What is the biggest challenge faced by the Architecture of Necessity?
The biggest shortfall within community planing is the application of knowledge by those responsible for shaping and administering communities. All actors in the community planning and built environment sector, not least the architects, should be able to provide well-informed and capable support to developers and politicians on a variety of different issues. These issues can relate to the environment, economics and technology but also to social and behavioural science.
The building of a house or a community is not the responsibility of a single person but a teamwork, and more of a process than a project. It is great if the architect can play a leading roll based on knowledge, but it will require a significant expansion of the horizon of the average Swedish architect.
The Architecture of Necessity to me entails that we take an even greater step towards industrialised construction and gain a better understanding of the processes from the already industrialised sectors of commerce. Lean construction economises with human resources and offer prudent, smart solutions whilst reducing wastage.
Are there to be found, either in Sweden or elsewhere, examples of what could be labelled Architecture of Necessity?
The Architecture of Necessity is neither glamorous nor flashy, but can perhaps be spectacular in that it can lead to unexpected results and solutions that are devoid of paint-by-numbers thinking.
A good examples for me is the reuse of buildings for new purposes, where an existing building is reused for purposes that do not conflict with its properties, But the purpose should fit into its surroundings. Good illustrations of this are military complexes that are turned into colleges, disused airforce flotillas with airfields that become logistic centres, boiler-houses with big glass surfaces that become art spaces.
Disused municipal locations that are turned into housing and enterprise areas (for example the housing locations B093, H99 or BO01) are Swedish examples of how you can reclaim the city within its own boundaries.
A good example that I am aware of is a development project in Botswana, that further builds on knowledge of construction and habitation traditions that embrace sustainable social structures in the community and the family and combine it with tested, solid technology, borrowed from industrialised nations, that economises with finite resources and avoids deforestation.

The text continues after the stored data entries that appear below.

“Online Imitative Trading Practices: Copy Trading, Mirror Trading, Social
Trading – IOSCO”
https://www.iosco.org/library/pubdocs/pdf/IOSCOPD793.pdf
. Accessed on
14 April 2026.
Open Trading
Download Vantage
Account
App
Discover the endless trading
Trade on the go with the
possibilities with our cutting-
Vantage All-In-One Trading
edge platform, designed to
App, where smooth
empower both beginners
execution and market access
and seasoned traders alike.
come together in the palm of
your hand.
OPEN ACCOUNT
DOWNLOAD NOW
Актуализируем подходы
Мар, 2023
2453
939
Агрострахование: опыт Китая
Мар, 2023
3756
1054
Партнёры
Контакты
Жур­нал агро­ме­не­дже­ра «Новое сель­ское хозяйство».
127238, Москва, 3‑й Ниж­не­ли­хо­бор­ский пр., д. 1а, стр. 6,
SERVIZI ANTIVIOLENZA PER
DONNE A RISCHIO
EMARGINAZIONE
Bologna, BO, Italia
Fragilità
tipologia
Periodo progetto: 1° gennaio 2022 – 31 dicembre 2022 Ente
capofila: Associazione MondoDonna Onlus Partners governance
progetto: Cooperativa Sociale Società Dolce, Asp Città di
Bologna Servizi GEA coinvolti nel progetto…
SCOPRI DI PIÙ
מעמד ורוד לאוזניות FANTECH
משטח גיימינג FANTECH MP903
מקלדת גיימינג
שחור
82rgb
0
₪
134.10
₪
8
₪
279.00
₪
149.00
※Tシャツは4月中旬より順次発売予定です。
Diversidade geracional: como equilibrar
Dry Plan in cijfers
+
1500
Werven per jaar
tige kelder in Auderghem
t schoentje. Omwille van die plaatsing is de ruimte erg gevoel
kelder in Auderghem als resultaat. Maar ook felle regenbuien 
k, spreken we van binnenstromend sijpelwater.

There are already examples of projects that integrate economics and ecology based on life-cycle analysis. But it is a question of separating the wheat from the chaff. It requires the assumption that the investments do add up, and that the environmental efforts are sustainable in the long term and not merely ecological camouflage. Projects of this nature have the advantage that lesson are learned, as long as the experiences are taken to heart and provide the framework for the next process.